This is month 5 ttc #2.
Its getting really stressful and its probably not even been that long. I suffer from anxiety and every bfn feels like im going to fall apart. Finding it harder to pick myself back up each month. Seen my doctor today and we had a really good chat...felt like i left in a different more positive head space.
Later on tonight i received a mesage from my sister (only sibling) shes pregnant!! She knows how much ive been struggling recently and didnt know how to tell me other than by text.

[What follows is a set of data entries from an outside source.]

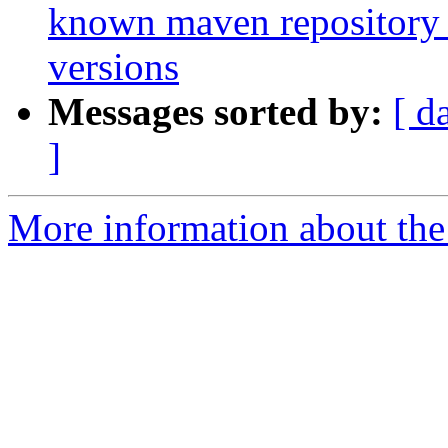
known maven repository f
versions
Messages sorted by:
[ d
]
More information about the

She already has three kids, shes on the pill....missed it ONCE two/three weeks ago and BAM pregnant....fucking fantastic...they were not planning on having anymore kids as between her and her partner they already have six.
So missing one pill vs 4mths of trying, ovulation tests, bfn tests, being upset, frustrated, let down, folic acid, multivitams, bbt's, ovia apps, docs appts, charting, timing, symptom spotting, yoga, healthly eating, not drinking etc etc etc...

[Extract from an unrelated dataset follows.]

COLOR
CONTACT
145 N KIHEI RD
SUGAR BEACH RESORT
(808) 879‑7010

It is also bringing back memories of my first pregnancy. I was pregnant in 2013 and she found out she was pregnant the following month (planned). Mine ended in mmc at my 12 week scan and i had to watch her bump grow as i had to go for a d&c and then try again. Luckily within 3mths i was pregnant again with my DD or i may have had a breakdown.
Dont know what im looking for from this thread, maybe just some support. Things just seem very unfair sometimes.